=== PROVIDED DATA ===
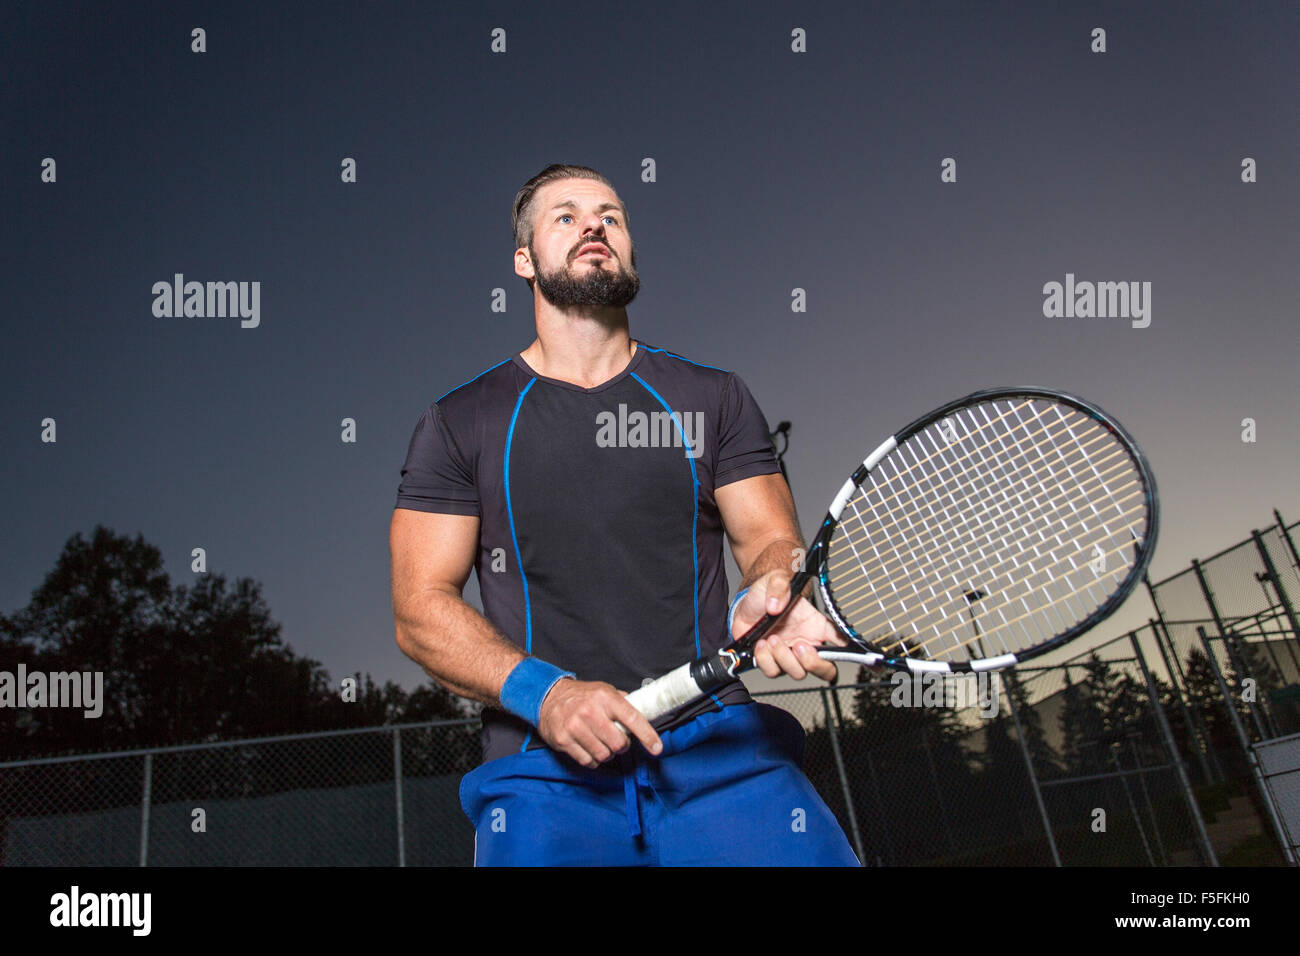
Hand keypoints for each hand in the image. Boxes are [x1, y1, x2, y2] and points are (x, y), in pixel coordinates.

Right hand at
===
=== PROVIDED DATA ===
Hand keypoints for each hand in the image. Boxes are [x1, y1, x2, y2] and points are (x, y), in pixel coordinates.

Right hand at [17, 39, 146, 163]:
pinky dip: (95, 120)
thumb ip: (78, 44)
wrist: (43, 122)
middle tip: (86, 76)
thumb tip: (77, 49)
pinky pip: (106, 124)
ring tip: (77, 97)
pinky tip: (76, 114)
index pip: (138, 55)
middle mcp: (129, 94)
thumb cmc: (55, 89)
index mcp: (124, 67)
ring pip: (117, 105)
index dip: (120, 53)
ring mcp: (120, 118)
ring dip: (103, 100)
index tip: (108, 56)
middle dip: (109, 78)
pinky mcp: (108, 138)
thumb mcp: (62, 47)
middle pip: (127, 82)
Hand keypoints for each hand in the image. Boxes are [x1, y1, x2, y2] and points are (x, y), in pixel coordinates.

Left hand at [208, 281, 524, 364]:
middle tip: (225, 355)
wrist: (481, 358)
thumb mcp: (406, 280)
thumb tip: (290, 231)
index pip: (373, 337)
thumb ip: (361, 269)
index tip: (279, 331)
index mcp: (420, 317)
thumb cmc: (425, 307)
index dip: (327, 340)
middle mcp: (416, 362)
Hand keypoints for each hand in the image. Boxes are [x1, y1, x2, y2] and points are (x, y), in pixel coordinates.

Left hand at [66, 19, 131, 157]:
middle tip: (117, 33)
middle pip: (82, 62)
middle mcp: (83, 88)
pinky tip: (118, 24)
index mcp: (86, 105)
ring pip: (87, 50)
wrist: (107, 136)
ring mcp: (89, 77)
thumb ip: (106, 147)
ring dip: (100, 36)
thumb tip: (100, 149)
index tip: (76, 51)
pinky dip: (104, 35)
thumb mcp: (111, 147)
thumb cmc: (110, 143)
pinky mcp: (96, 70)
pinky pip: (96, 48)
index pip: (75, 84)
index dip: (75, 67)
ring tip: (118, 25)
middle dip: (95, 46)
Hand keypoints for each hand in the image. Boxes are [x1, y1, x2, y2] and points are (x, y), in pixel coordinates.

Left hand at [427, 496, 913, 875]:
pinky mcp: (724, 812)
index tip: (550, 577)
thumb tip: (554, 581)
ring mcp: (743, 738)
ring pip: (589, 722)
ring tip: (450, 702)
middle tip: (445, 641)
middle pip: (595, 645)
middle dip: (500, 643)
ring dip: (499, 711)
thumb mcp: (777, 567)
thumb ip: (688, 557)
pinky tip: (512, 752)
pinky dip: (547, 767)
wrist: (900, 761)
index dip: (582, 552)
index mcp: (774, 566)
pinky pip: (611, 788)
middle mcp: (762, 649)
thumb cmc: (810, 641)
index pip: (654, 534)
===
Search the listing above for the lines with "thumb cmc: (110, 143)" and "ring dip: (499, 711)", then output those lines and all lines between them exactly.

thumb cmc: (110, 143)
pinky mcp: (96, 70)
pinky pip: (96, 48)
index pip: (75, 84)
index dip: (75, 67)
ring tip: (118, 25)
middle dip: (95, 46)
Hand keypoints for each hand in the image. Boxes are [x1, y1, x2, y2] and points are (x, y), in pixel coordinates.

Left hand at [427, 496, 913, 875]:
pinky mcp: (724, 812)
index tip: (550, 577)
thumb tip: (554, 581)
ring mcp: (743, 738)
ring pip: (589, 722)
ring tip: (450, 702)
middle tip: (445, 641)
middle pip: (595, 645)
middle dip: (500, 643)
ring dip: (499, 711)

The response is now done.